スズキにとってインドが大切であるのと同じレベルで、タイ・インドネシアはダイハツ・トヨタAセグの主戦場です。品質で日本を選んでもらっているかもしれないのに、お客さんに申し訳ないと考えてのことだと思いました。
日野や豊田自動織機と合わせてグループとして「ごめんなさい」するなら行かなくてもいいかもしれませんが、トヨタとしてダイハツとして大切なお客さんが思い浮かんだからだと思います。ダイハツの人も「不合格のプレッシャーに負けまして」ではなく良く考えてほしい。
>一度も原因不明の熱暴走事故を起こしていない三元系の
この辺は複雑ですが、三元系がより多くの人にわたって真価を問われる番でもあります。口出しできる力は2割ですが、不具合(発火事故)品を作らないように手を尽くしてほしいと思います。
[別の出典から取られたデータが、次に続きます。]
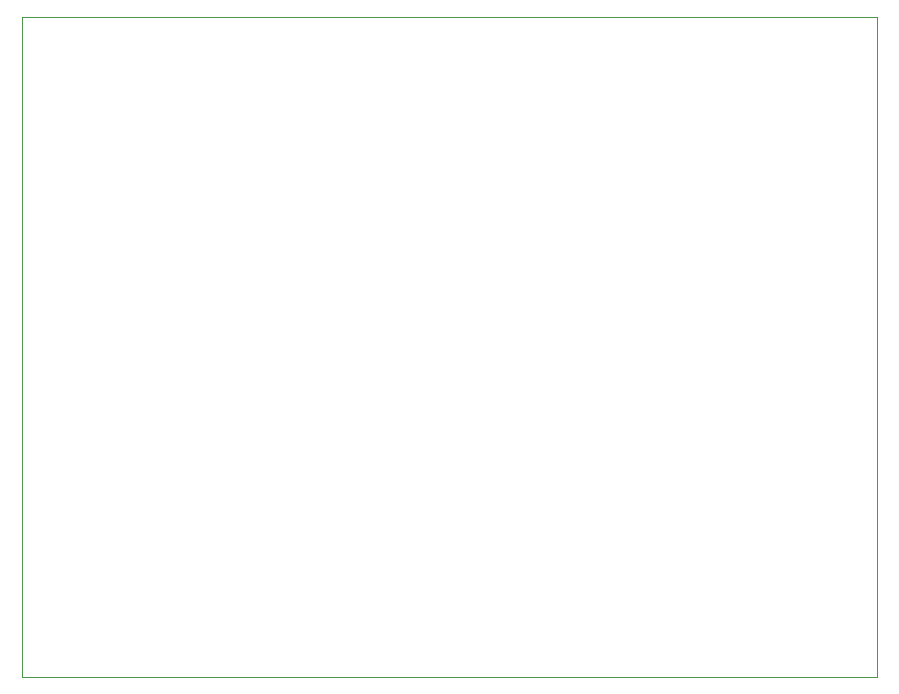
<source format=gbr>
%TF.GenerationSoftware,KiCad,Pcbnew,(6.0.11)*%
%TF.CreationDate,2023-02-07T12:56:04-07:00*%
%TF.ProjectId,temp_changer,74656d70-5f63-4686-916e-6765722e6b69,rev?*%
%TF.SameCoordinates,Original*%
%TF.FileFunction,Profile,NP*%
%FSLAX46Y46*%
G04 Gerber Fmt 4.6, Leading zero omitted, Abs format (unit mm)*
G04 Created by KiCad (PCBNEW (6.0.11)) date 2023-02-07 12:56:04*
%MOMM*%
%LPD*%
G01*
G04 APERTURE LIST*
%TA.AperFunction,Profile*%
%ADD10C,0.100000*%
%TD*%
G04 APERTURE END LIST*
D10*
X105410000Y-55880000D02*
X105410000Y-111760000D01*
X177800000Y-55880000D02*
X105410000Y-55880000D01*
X105410000Y-111760000D02*
X177800000Y-111760000D01*
X177800000Y-111760000D02*
X177800000Y-55880000D01*
M02*

</source>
CATL・BYDと敵の多い市場なので、マネする8割の人は失敗したら後がないと思ってやってほしいです。
ダイハツが作っているとか色々考えないでアギアとかヤリスエイティブ結構攻めたデザインですね。
イメージモデルに若い男の子を使う感じも今の日本のCMトレンドとも違う。
シャレード・デ・トマソターボとか、かっ飛びスターレットターボとか、ああいう勢いを感じます。
ホットハッチが人気なんだろうなという空気感があります。
この上の購買層がピックアップトラックなのかな?
タイではピックアップが軽自動車のような優遇税制で割安に購入できるというのを聞いたことがあります。
若者がお客様ということは、気に入ってもらえばこれから先長期に渡って「お得意様」となってくれるということ。
逆にそういうお客様を会社の都合で安全性に嘘をついてファンを落胆させることは、将来に想定以上のダメージを与えることになりそう。
「タイが好きだから」一見リップサービスに聞こえる魔法の言葉ですが、豊田会長の本心とも捉えられそうです。